Segment Open
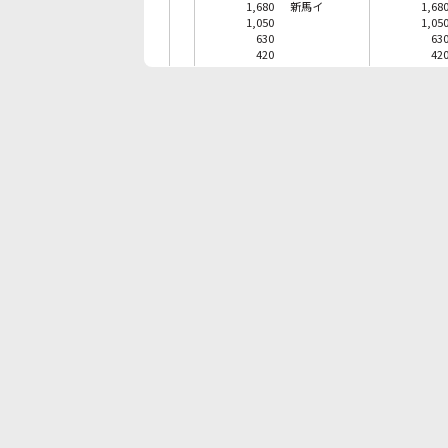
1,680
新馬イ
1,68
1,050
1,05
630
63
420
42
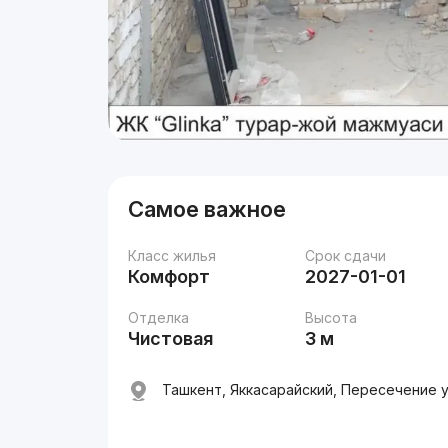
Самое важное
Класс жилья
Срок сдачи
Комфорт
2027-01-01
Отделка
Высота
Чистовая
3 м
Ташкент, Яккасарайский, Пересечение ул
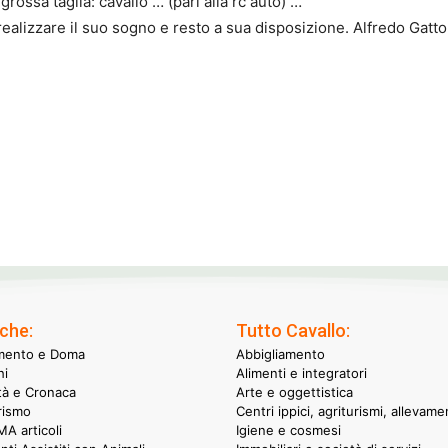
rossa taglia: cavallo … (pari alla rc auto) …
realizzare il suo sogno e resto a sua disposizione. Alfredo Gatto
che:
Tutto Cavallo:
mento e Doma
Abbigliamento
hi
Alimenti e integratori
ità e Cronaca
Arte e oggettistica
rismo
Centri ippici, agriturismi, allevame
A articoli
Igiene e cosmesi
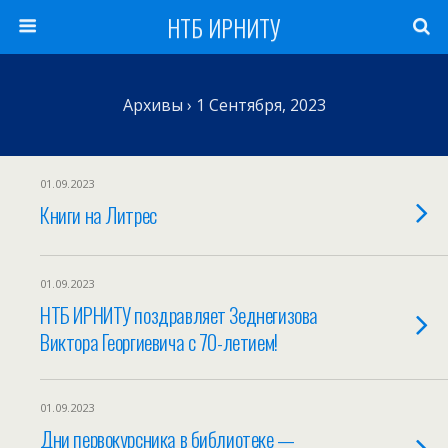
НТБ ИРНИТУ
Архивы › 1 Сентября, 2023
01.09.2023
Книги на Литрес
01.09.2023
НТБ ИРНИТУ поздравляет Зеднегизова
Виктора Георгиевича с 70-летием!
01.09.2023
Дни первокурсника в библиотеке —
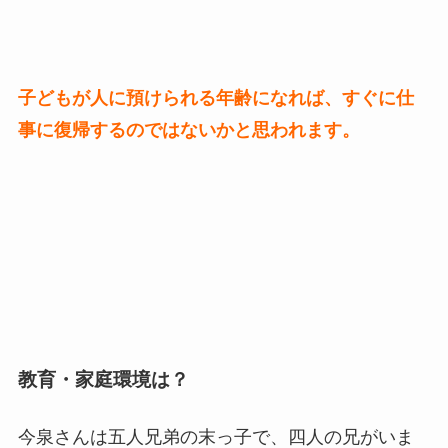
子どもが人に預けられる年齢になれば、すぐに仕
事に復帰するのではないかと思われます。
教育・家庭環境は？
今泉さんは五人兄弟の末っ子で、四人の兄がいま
Segment Closed
» **Assigned task**: Reproduce the lines from the one with "Alimenti e integratori" through the end of the data, keeping both end lines, adding nothing, and dropping any pictures.

» **Result of this task**:
Alimenti e integratori
ità e Cronaca
Arte e oggettistica
rismo
Centri ippici, agriturismi, allevame
A articoli
Igiene e cosmesi
НТБ ИРНИТУ
Архивы › 1 Сентября, 2023
01.09.2023
Книги на Литрес
01.09.2023
НТБ ИРНИТУ поздравляет Зеднегизова
Виктора Георгиевича с 70-летием!
01.09.2023
Дни первокурсника в библиотеке —
子どもが人に預けられる年齢になれば、すぐに仕
事に復帰するのではないかと思われます。
教育・家庭環境は？
今泉さんは五人兄弟の末っ子で、四人の兄がいま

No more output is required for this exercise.